Some of the fighters we helped fund/train in the 80s would indeed go on to join the Taliban, but to claim the US “invented” the Taliban is like saying Gary Vaynerchuk invented Blue Origin because in 2011 he invested in Amazon.
Finally, an interesting result of socialists trying to absolve themselves of responsibility by overestimating USG power is they’re effectively admitting they don’t think much of people power.
Ironic coming from people who shout “Power to the People!”
Clearly, the USG isn’t as all-powerful as socialists make it out to be. We spent trillions of dollars over a 20 year period and we couldn’t even keep out the Taliban!
Spending a few billion in Pakistan over an 8-year window clearly wouldn’t have “wiped out the socialist government,” especially if it was actually “taking care of its people.”
I have much more faith in the power of people than socialists.
Both in our ability to create a great situation or a sh*tty one.
As Joseph de Maistre said, “Every people gets the government it deserves.”
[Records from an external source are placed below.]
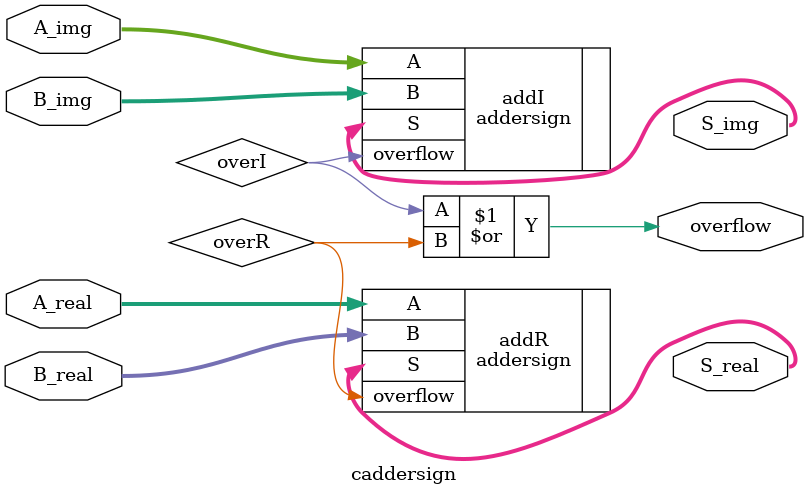
<source format=sv>
`timescale 1ns/1ps
module caddersign #(
    parameter integer DATA_W = 32
) (
    input logic [DATA_W - 1 :0] A_real,
    input logic [DATA_W - 1 :0] A_img,
    input logic [DATA_W - 1 :0] B_real,
    input logic [DATA_W - 1 :0] B_img,
    output logic [DATA_W - 1: 0] S_real,
    output logic [DATA_W - 1: 0] S_img,
    output logic overflow
);
    wire overR, overI;
    addersign #(.DATA_W(DATA_W)) addR(
        .A(A_real),
        .B(B_real),
        .S(S_real),
        .overflow(overR)
    );

    addersign #(.DATA_W(DATA_W)) addI(
        .A(A_img),
        .B(B_img),
        .S(S_img),
        .overflow(overI)
    );   

    assign overflow = overI | overR;
    
endmodule
</source>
I think Joseph’s being a tad dramatic, but if you look at the political views of the average Afghani, the Taliban government is in greater alignment with them than the American government.
It is what it is.
It’s not America’s fault that Afghanis believe in Sharia law.
If I put every country’s population in a basket and every country’s government in another basket and then told you the political views of each population and the political policies of each government then I bet you could match the government to the population pretty close to how they are.
What Dore doesn’t seem to understand is that Afghanistan is the way it is not because the US succeeded, but because we failed. You see, where leftists overestimate the power of the state, Americans overestimate people’s desire for liberty. Not everyone is educated in liberty, and for those of us that are, we may find ourselves someday reaching over a wall because there are too many Dores.